The process to ensure factor extracted from blood plasma is free of viruses requires the plasma to be exposed to heat to kill any viral activity, which was an additional cost that the corporations did not want to pay. In addition, the executives of these corporations, the largest being the Bayer Corporation, convinced the FDA to allow them to continue producing the factor without heating it even though they all knew it was killing people.
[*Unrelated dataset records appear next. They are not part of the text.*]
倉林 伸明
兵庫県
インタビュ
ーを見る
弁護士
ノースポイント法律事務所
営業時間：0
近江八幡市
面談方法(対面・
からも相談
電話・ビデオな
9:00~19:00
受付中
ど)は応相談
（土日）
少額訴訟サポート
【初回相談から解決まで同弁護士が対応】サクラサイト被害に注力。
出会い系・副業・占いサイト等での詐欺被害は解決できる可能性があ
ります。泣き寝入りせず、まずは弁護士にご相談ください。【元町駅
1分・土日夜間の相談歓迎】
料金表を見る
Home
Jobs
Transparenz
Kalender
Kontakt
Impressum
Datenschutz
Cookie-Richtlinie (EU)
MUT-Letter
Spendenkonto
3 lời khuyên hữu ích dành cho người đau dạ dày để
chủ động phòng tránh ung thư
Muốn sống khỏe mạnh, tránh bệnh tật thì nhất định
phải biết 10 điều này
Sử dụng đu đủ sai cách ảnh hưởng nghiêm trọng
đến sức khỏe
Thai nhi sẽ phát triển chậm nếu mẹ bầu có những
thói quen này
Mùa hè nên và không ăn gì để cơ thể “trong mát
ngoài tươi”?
In 1983 when the FDA finally put a stop to the extraction of factor without a heating component, rather than destroying the stockpiles of contaminated factor that had already been produced, the Bayer Corporation, shipped what remained to Canada, France, Iran, Iraq, Ireland, Italy, Japan, Portugal, and the UK.

 

Thankfully, for Christopher, our family, friends, and the greater communities he’s impacted, he continues to beat the odds and fight on for justice. Here are just a few of his accomplishments:

  • Co-founder of San Rafael’s Sidewalk Sideshows, performances from and for the street 2007 - 2010

  • Executive Director, Roxie Theater 2010 – 2013

  • Marlon Riggs Award for courage and vision, 2013

  • Certificate of Honor, SF Board of Supervisors, for his work with the Roxie, 2013

  • Co-director, Clarion Alley Mural Project, 2014 – now

  • Co-founder Better Homes & Gardens Today, Housing Is a Human Right - ALWAYS

  • Member of the leaderless San Francisco Poster Syndicate 2016 – always

  • Bangkit/Arise international exchange & residency with Panggungharjo, Indonesia, 2018 - now

  • Graduate of the Saïd Business School’s Organizational Leadership program at Oxford University, 2018

  • Bachelor of Arts in Communication Studies, summa cum laude, San Francisco State University, 2023

 

In addition to acute pancreatitis, Christopher has had stage four non-Hodgkin's lymphoma twice, and he began to develop Stevens-Johnson syndrome while on the last highly toxic treatment for Hepatitis C. All due to the greed of corporate executives who placed the importance of their second, or third homes or private jets above that of tens of thousands of hemophiliacs infected throughout the world, and the millions of families and friends who love and care for them.

I highly recommend watching the documentary Bad Blood: A Cautionary Tale, which I’ve posted the trailer here. You can rent the film at this link. The picture of Christopher above is from that documentary.

This is a story rooted in the ethos of the United States and Manifest Destiny. And sadly it’s one we hear over and over and over again … most recently with the opioid crisis and the Sackler family, who, like the Bayer Corporation have settled lawsuits, yet never accepted accountability.

 
 

Artist Christopher Statton (center) chats with friends Paul Boden (left) and Art Hazelwood (right) after they installed a painting in Clarion Alley, in San Francisco, California, on Wednesday, Aug. 17, 2016.